Les députés s'attaquent à la nouvelle loi Travail et Emploi

L'adoption de ce texte réformant la formation professionnelle, l'apprentissage et l'assurance-chômage est prévue avant la fin de l'été.

Après plusieurs mois de vives discussions avec les partenaires sociaux et les régions, le projet de loi pour «la liberté de choisir son avenir professionnel» arrive, ce lundi, à l'Assemblée nationale réunie en séance plénière. Si les débats s'annoncent un peu plus mouvementés qu'en commission des affaires sociales il y a une dizaine de jours, les députés ont bon espoir de boucler le dossier avant la fin de la semaine en vue d'un vote mardi 19 juin. Le texte sera alors transmis au Sénat avec l'objectif de procéder au vote final avant la fin de l'été. Le calendrier est serré car les équipes du ministère du Travail doivent ensuite s'attaquer à sa mise en œuvre, qui s'annonce particulièrement fastidieuse.

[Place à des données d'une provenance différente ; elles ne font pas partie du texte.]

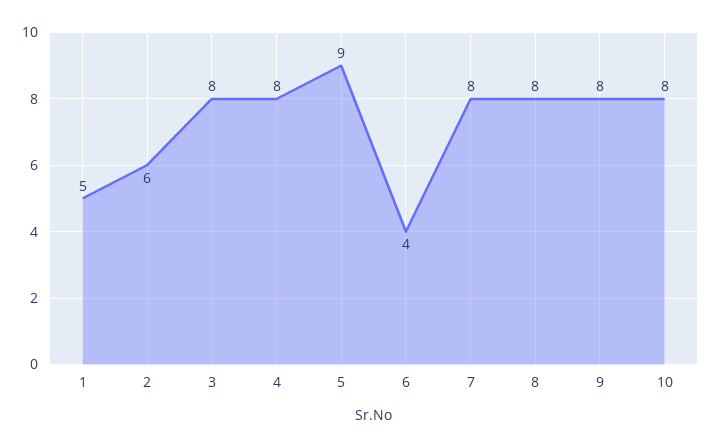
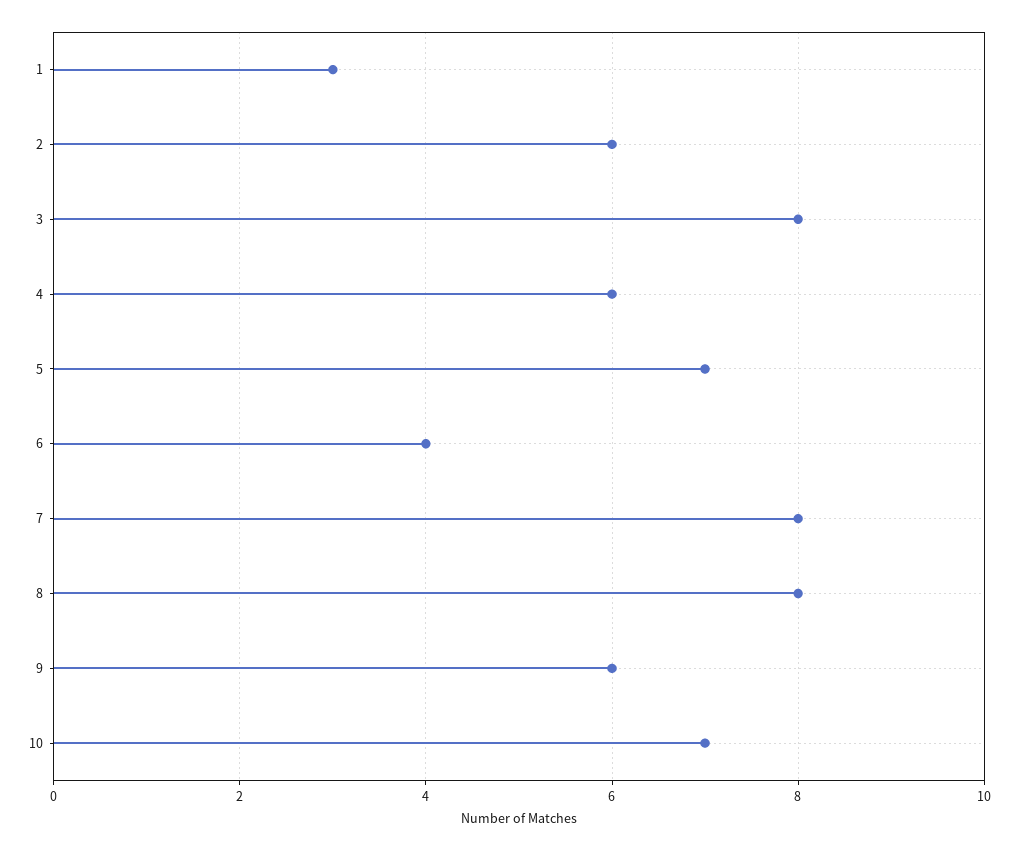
  {
-   "1": 5,
+   "1": 3,
    "2": 6,
    "3": 8,
-   "4": 8,
+   "4": 6,
-   "5": 9,
+   "5": 7,
    "6": 4,
    "7": 8,
    "8": 8,
-   "9": 8,
+   "9": 6,
-   "10": 8
+   "10": 7
  }

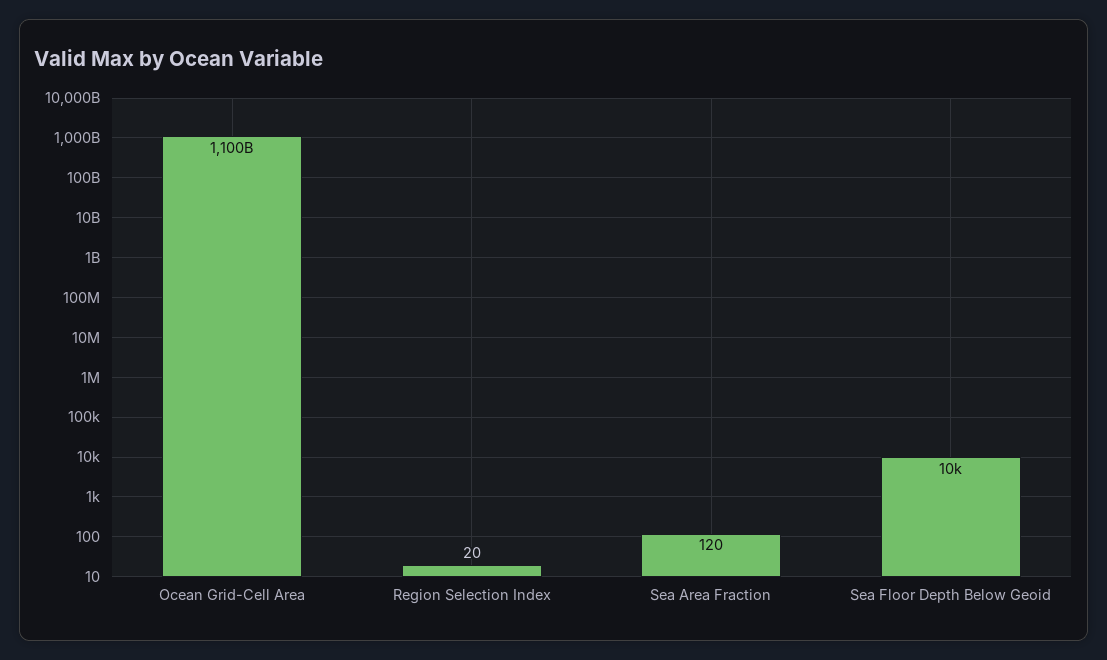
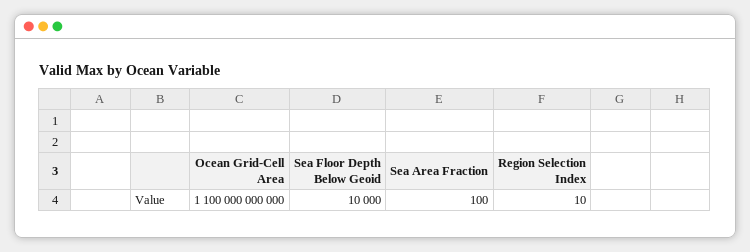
  {
    "Ocean Grid-Cell Area": 1100000000000,
-   "Region Selection Index": 20,
+   "Region Selection Index": 10,
-   "Sea Area Fraction": 120,
+   "Sea Area Fraction": 100,
    "Sea Floor Depth Below Geoid": 10000
  }

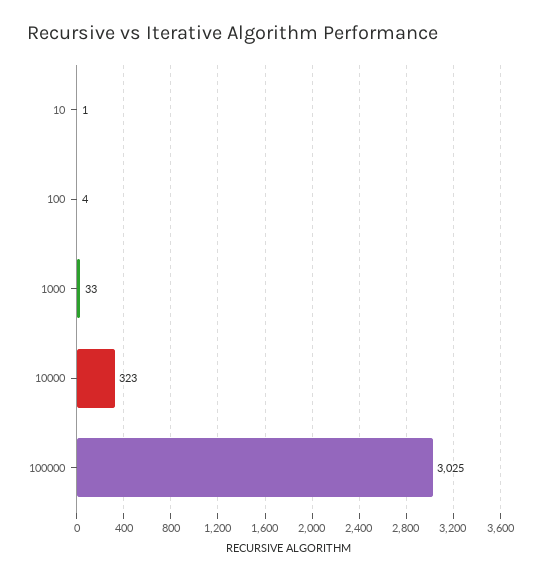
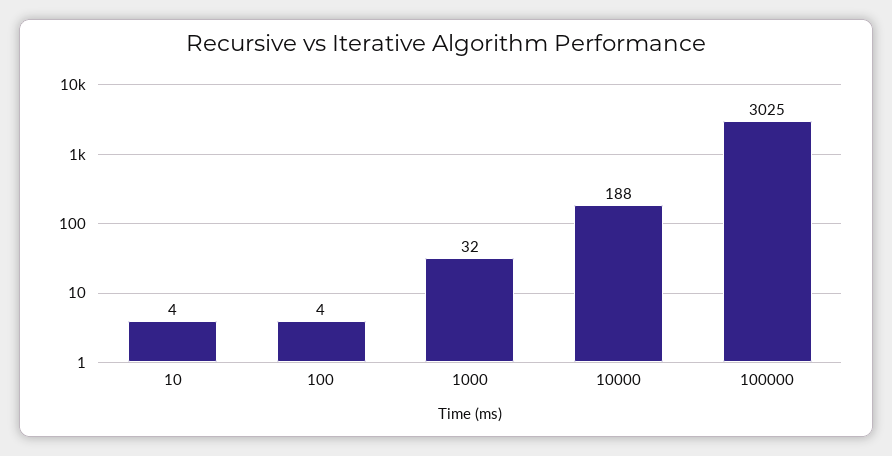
  {
-   "10": 1,
+   "10": 4,
    "100": 4,
-   "1000": 33,
+   "1000": 32,
-   "10000": 323,
+   "10000": 188,
    "100000": 3025
  }

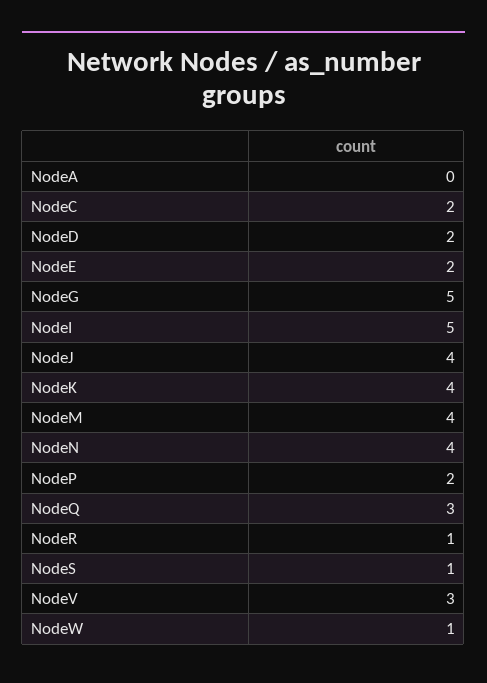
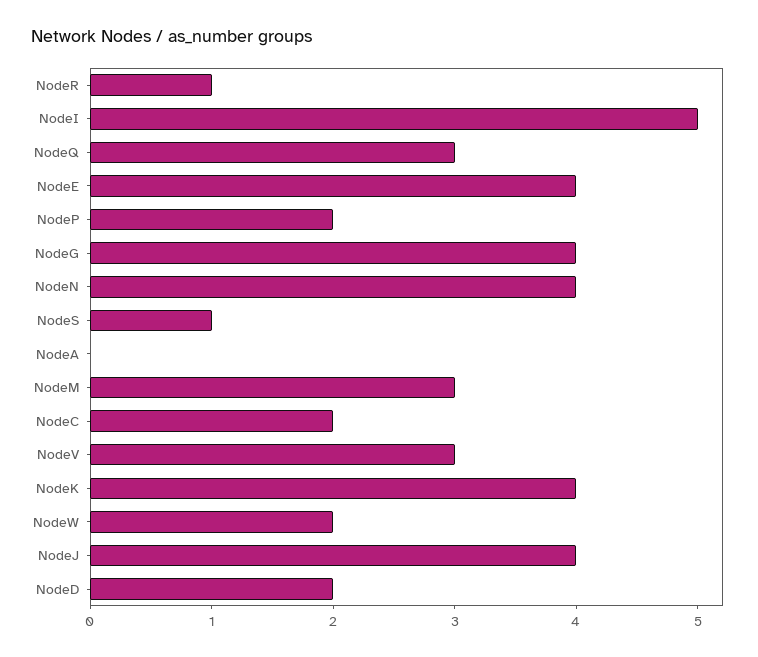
  {
    "NodeA": 0,
    "NodeC": 2,
    "NodeD": 2,
-   "NodeE": 2,
+   "NodeE": 4,
-   "NodeG": 5,
+   "NodeG": 4,
    "NodeI": 5,
    "NodeJ": 4,
    "NodeK": 4,
-   "NodeM": 4,
+   "NodeM": 3,
    "NodeN": 4,
    "NodeP": 2,
    "NodeQ": 3,
    "NodeR": 1,
    "NodeS": 1,
    "NodeV": 3,
-   "NodeW": 1
+   "NodeW": 2
  }

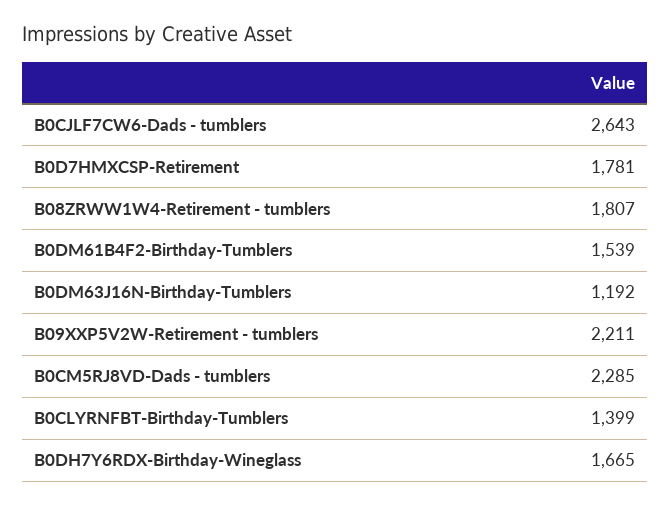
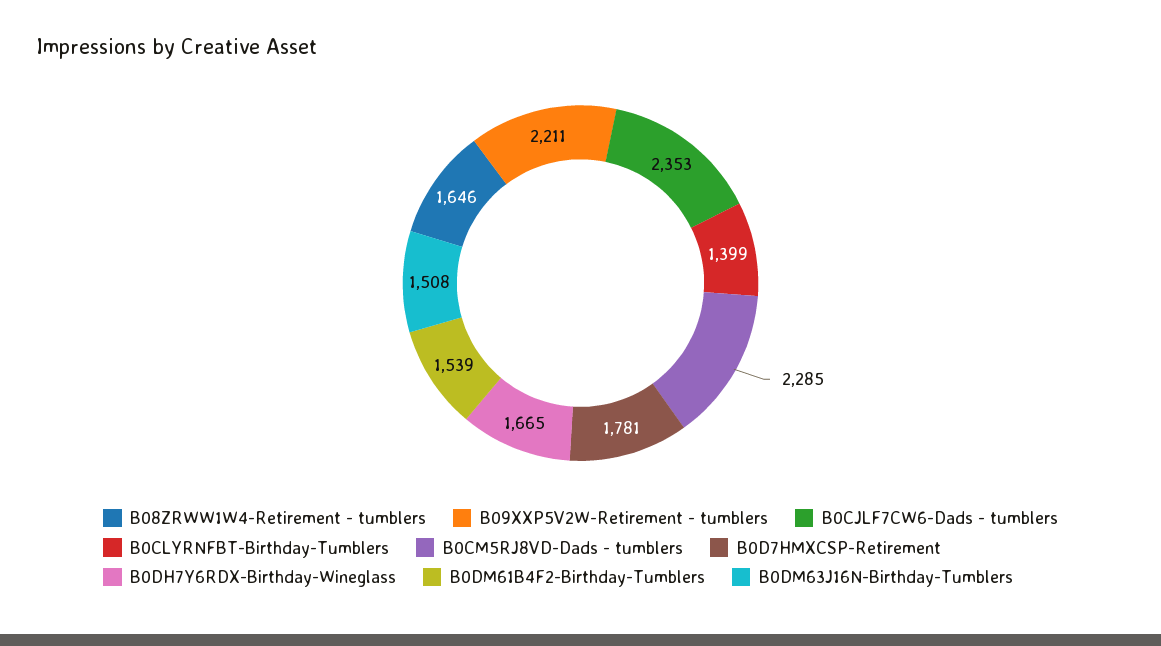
  {
-   "B0CJLF7CW6-Dads - tumblers": 2643,
+   "B0CJLF7CW6-Dads - tumblers": 2353,
    "B0D7HMXCSP-Retirement": 1781,
-   "B08ZRWW1W4-Retirement - tumblers": 1807,
+   "B08ZRWW1W4-Retirement - tumblers": 1646,
    "B0DM61B4F2-Birthday-Tumblers": 1539,
-   "B0DM63J16N-Birthday-Tumblers": 1192,
+   "B0DM63J16N-Birthday-Tumblers": 1508,
    "B09XXP5V2W-Retirement - tumblers": 2211,
    "B0CM5RJ8VD-Dads - tumblers": 2285,
    "B0CLYRNFBT-Birthday-Tumblers": 1399,
    "B0DH7Y6RDX-Birthday-Wineglass": 1665
  }

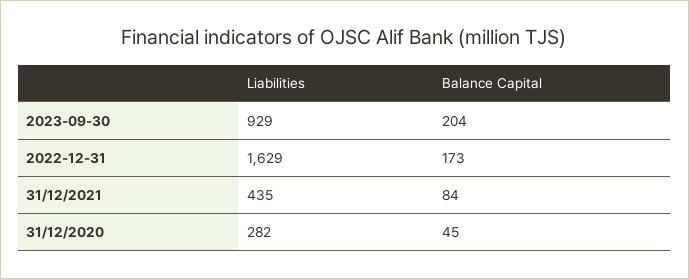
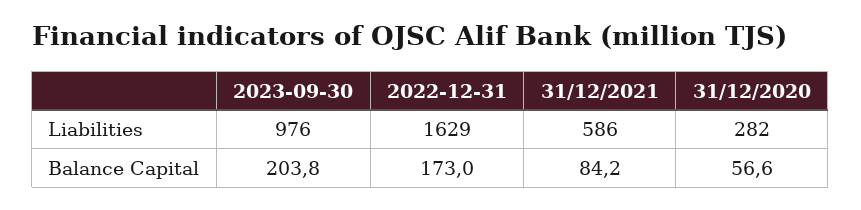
  {
    "Liabilities": {
-     "2023-09-30": 929,
+     "2023-09-30": 976,
      "2022-12-31": 1629,
-     "31/12/2021": 435,
+     "31/12/2021": 586,
      "31/12/2020": 282
    },
    "Balance Capital": {
      "2023-09-30": 203.8,
      "2022-12-31": 173,
      "31/12/2021": 84.2,
-     "31/12/2020": 45
+     "31/12/2020": 56.6
    }
  }

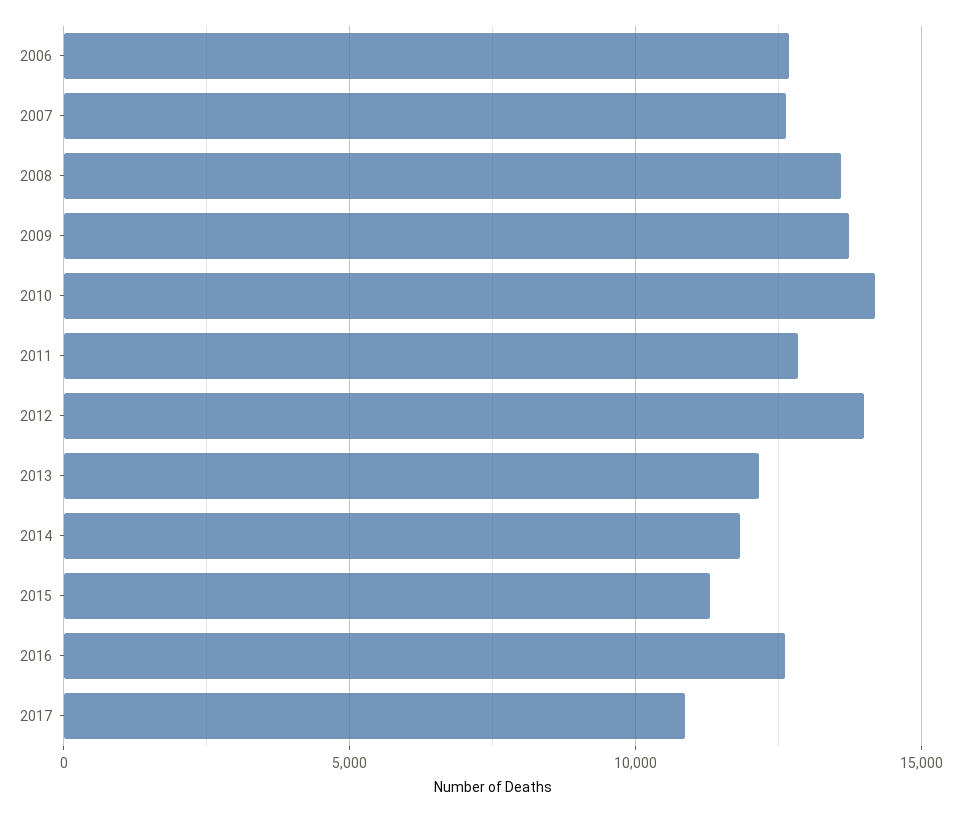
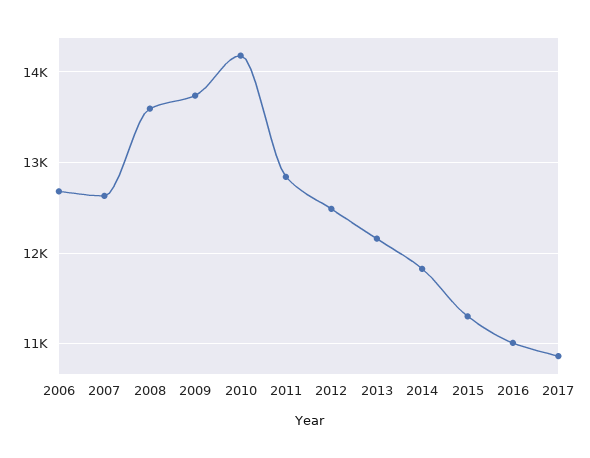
  {
    "2006": 12700,
    "2007": 12600,
    "2008": 13600,
    "2009": 13700,
    "2010": 14200,
    "2011": 12800,
-   "2012": 14000,
+   "2012": 12500,
    "2013": 12200,
    "2014": 11800,
    "2015": 11300,
-   "2016": 12500,
+   "2016": 11000,
    "2017": 10900
  }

Avec cette loi qui réforme la formation professionnelle, l'apprentissage et l'assurance-chômage, le gouvernement veut sécuriser davantage les parcours professionnels des individus après avoir conféré plus de souplesse aux entreprises avec les ordonnances réformant le Code du travail, en vigueur depuis l'automne.

L'enjeu est important pour le président Emmanuel Macron, accusé par certains de négliger le volet social de son programme en plein débat sur la refonte des aides sociales. Dimanche, la ministre des Solidarités et de la Santé, Agnès Buzyn, a d'ailleurs réaffirmé, dans une interview auJournal du dimanche , que le gouvernement ne ferait pas d'économies «sur le dos des pauvres»et indiqué aussi que «toutes les allocations peuvent être discutées».


«On essaie de se battre contre les lois bavardes faites pour les spécialistes du Palais Bourbon »
Sylvain Mail­lard, député LaREM et porte-parole du groupe du volet formation du projet de loi


 Débats agités

Quant à l'opposition, de gauche comme de droite, elle ne manquera pas de se faire entendre sur les aspects sensibles. Les discussions risquent de se cristalliser sur la refonte de l'apprentissage, qui dépouille les régions de leurs prérogatives pour les confier au monde professionnel et, plus spécifiquement, aux entreprises. Ou encore sur le renforcement des droits des individus à se former avec la réforme du compte personnel de formation (CPF) dont bénéficient tous les actifs. Il ne sera plus alimenté en heures mais en euros. Une mesure rejetée par l'opposition mais aussi par les syndicats et le patronat. «Cette transformation risque de modifier profondément la perception des salariés vis-à-vis de leur compte formation. Attention à ne pas faire croire que chacun peut monétiser ses droits à tout moment», avertit le Medef dans un communiqué.


« Il y aura des débats sur une question de fond, celle de l'universalisation de l'assurance-chômage pour protéger les individus quel que soit leur statut»
Aurélien Taché, rapporteur LaREM


Les débats s'annoncent également agités sur l'épineuse réforme de l'assurance-chômage, qui prévoit d'ouvrir l'indemnisation aux démissionnaires et aux indépendants sous de strictes conditions. «Il y aura des débats sur une question de fond, celle de l'universalisation de l'assurance-chômage pour protéger les individus quel que soit leur statut», est bien conscient le rapporteur LaREM, Aurélien Taché. Et pour cause. L'exécutif a décidé de remplacer les cotisations salariales versées à l'Unedic par la CSG. Autrement dit, par un prélèvement obligatoire. En outre, il donne davantage la main à l'État dans la gouvernance du système géré par les partenaires sociaux. «On évolue d'un système assurantiel vers un système de solidarité alors que Gérald Darmanin dit qu'il y en a trop. À terme, n'y a-t-il pas un risque que l'État impose une somme fixe et encadrée pour tout le monde?», s'interroge Gérard Cherpion, député Les Républicains. Tout comme les députés de la gauche qui craignent que l'État diminue les droits à l'assurance-chômage pour assainir les dépenses publiques.